Provided records:
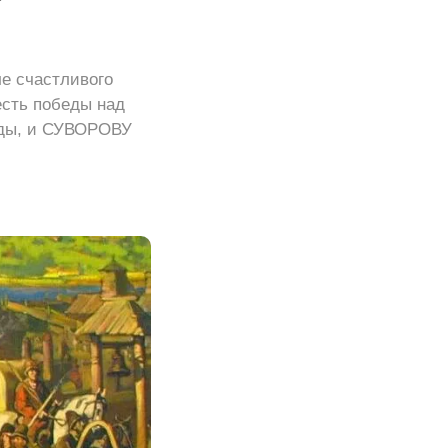
е счастливого
сть победы над
ады, и СУВОРОВУ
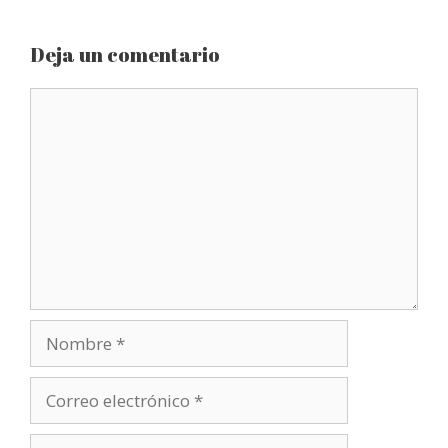
Deja un comentario
Comentario
Nombre
Correo
electrónico
Web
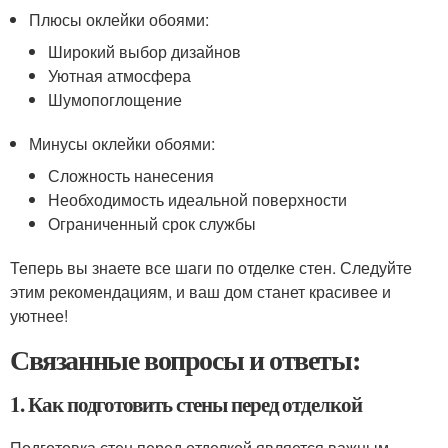
Плюсы оклейки обоями:
Широкий выбор дизайнов
Уютная атмосфера
Шумопоглощение
Минусы оклейки обоями:
Сложность нанесения
Необходимость идеальной поверхности
Ограниченный срок службы
Теперь вы знаете все шаги по отделке стен. Следуйте
этим рекомендациям, и ваш дом станет красивее и
уютнее!
Связанные вопросы и ответы:
1. Как подготовить стены перед отделкой
Подготовка стен перед отделкой является важным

What the task requires:
How many of the lines above contain the string "обоями"? Reply with the number only.

Exercise answer:
2